EXTRACT PROVIDED:
Let's denote the enclosing box by $\varOmega$, its boundary by $\varGamma_1 = \partial \varOmega$, the polygonal line by $\varGamma_2$, and the probability distribution by $u$.
Let $a$ denote the diffusivity of the Brownian process
and let $D_i$ and $N_i$ denote the Dirichlet and Neumann operators (the latter with respect to $a$) of $\varGamma_i$, respectively, and let $\mathcal{H}^k$ denote the $k$-dimensional Hausdorff-measure.
For me it sounds as if $u$ had to satisfy the following linear PDE:
$$\begin{array}{rcll}
- \operatorname{div}(a \, \operatorname{grad} u)
&=
& - \frac{1}{\mathcal{H}^2(\varOmega)} \int_{\varGamma_2} (N_2 \, u) \, \operatorname{d} \mathcal{H}^1,
&\text{(Gauß' law: matter orginates from teleporting)}\\
N_1\,u &= &0,
&\text{(box is isolated)}
\\
D_2\,u &= &0,
&\text{(matter is immediately teleported away)}
\\
\int_\varOmega u \, \operatorname{d} \mathcal{H}^2 &= &1.
&\text{(gauging: $u$ has to be a probability density)}
\end{array}
$$
While the other three equations might be evident, here a short explanation why I think that the first equation has to hold for the steady state solution $u$ of the Brownian motion: The rate $\int_{\varGamma_1} N_2 \,u \, \operatorname{\mathcal{H}}^1$ of particles hitting $\varGamma_2$ has to be equal to the rate of particles appearing everywhere else. By Gauß' law, the latter is $\int_\varOmega ( - \operatorname{div}(A \, \operatorname{grad} u)) \, \operatorname{\mathcal{H}}^2$.

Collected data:

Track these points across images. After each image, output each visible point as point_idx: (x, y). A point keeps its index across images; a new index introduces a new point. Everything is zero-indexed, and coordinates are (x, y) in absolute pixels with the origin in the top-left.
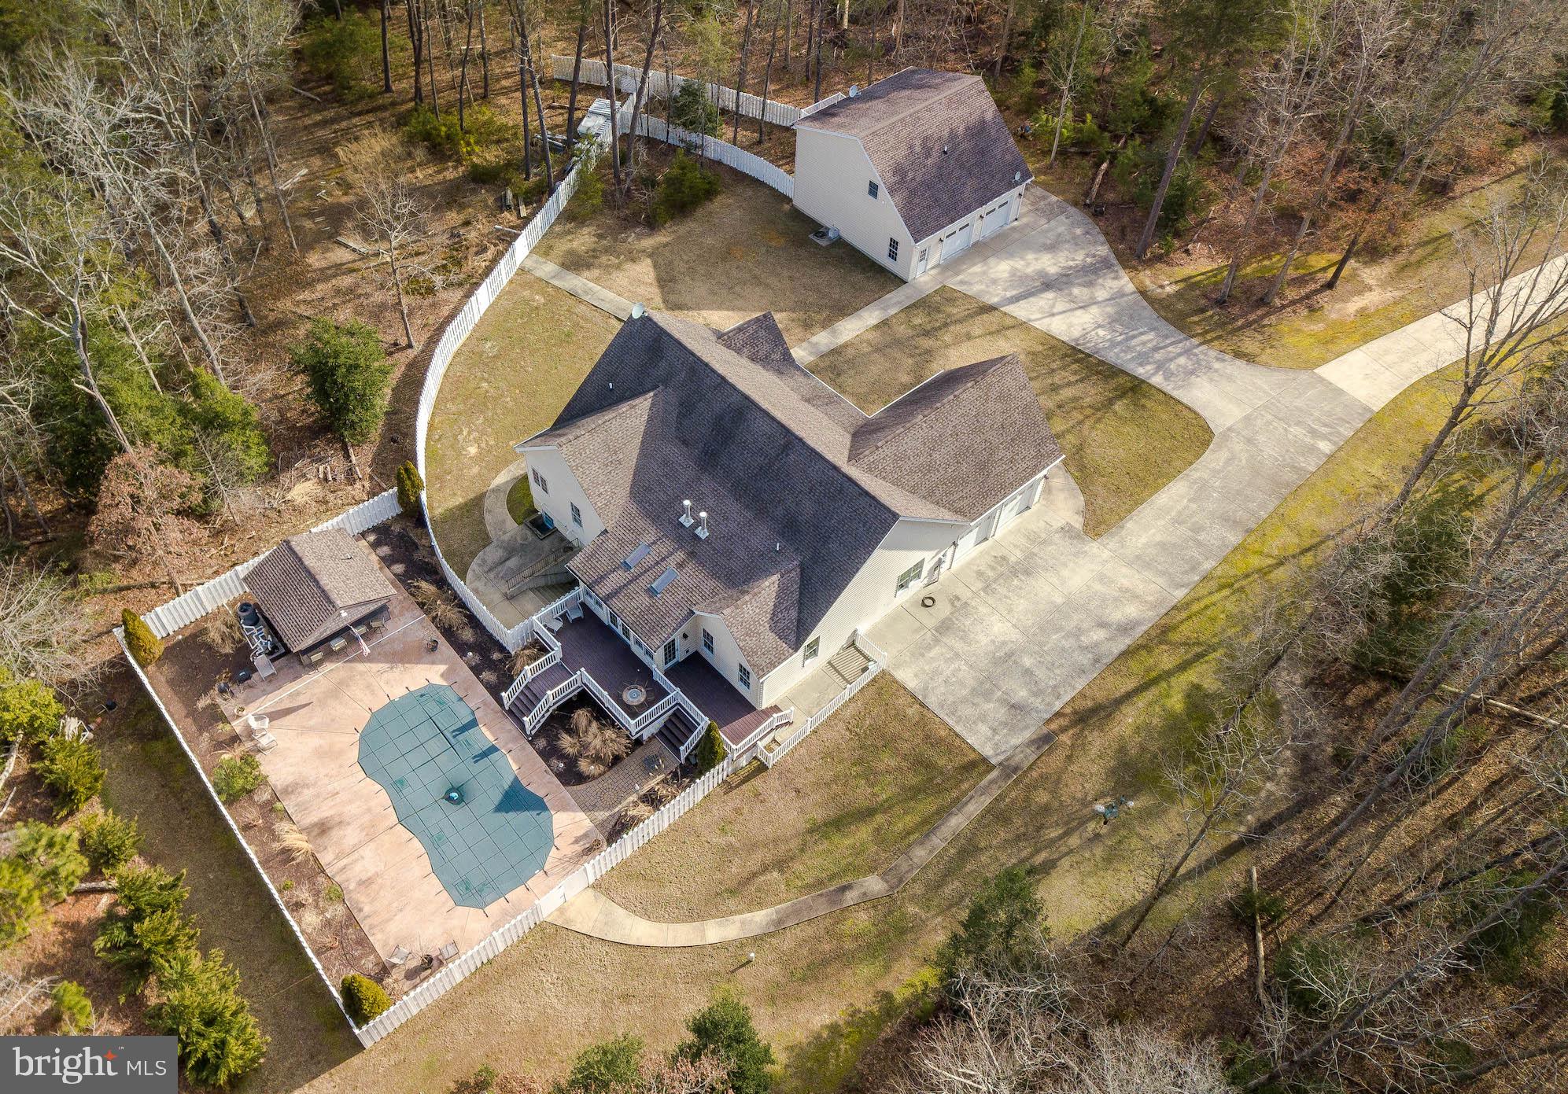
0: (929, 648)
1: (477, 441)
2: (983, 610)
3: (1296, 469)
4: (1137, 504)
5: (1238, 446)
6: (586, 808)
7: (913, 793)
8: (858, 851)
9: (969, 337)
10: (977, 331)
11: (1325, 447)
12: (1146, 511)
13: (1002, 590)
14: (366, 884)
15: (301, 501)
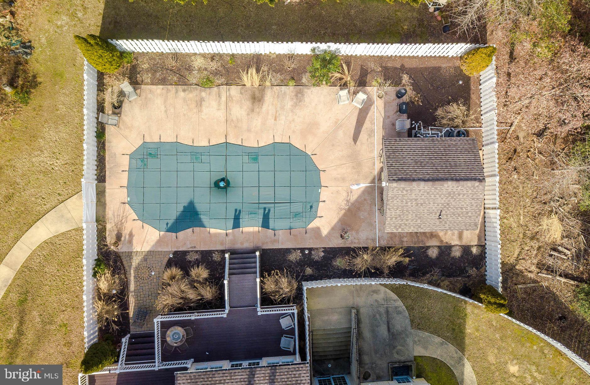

WHAT TO DO:
#1 Reproduce word for word the part of the Brownian motion post starting at "Let's denote the" and ending at "distribution by $u$.".
#2 Write the next part of the Brownian motion post, picking up after its final sentence.

ANSWERS TO THE EXERCISE:
#1
Let's denote the enclosing box by $\varOmega$, its boundary by $\varGamma_1 = \partial \varOmega$, the polygonal line by $\varGamma_2$, and the probability distribution by $u$.

#2
Actually, this should be solvable by the linear system for $(u,\lambda)$:
$$\begin{array}{rcll}
- \operatorname{div}(a \, \operatorname{grad} u) &= & \lambda,
\\
N_1\,u &= &0,
\\
D_2\,u &= &0,
\\
\int_\varOmega u \, \operatorname{d} \mathcal{H}^2 &= &1.
\end{array}
$$
The mass balance would automatically imply
$$\int_\varOmega \lambda \, \operatorname{d}\!x + \int_{\varGamma_2} (N_2 \, u) \, \operatorname{d}\!s = 0.$$
Here $\lambda \in \mathbb{R}$ works as the Lagrange multiplier for the probability conservation equation $\int_\varOmega u \, \operatorname{d} \mathcal{H}^2 = 1$.
Numerical solution
This PDE can be solved by means of finite elements. Due to the right-hand side of the first equation, this is maybe not possible with the high-level facilities in Mathematica (i.e., NDSolve) alone. But the low-level facilities should be able to provide us with the system matrix for this linear equation; solving it with LinearSolve is a standard task.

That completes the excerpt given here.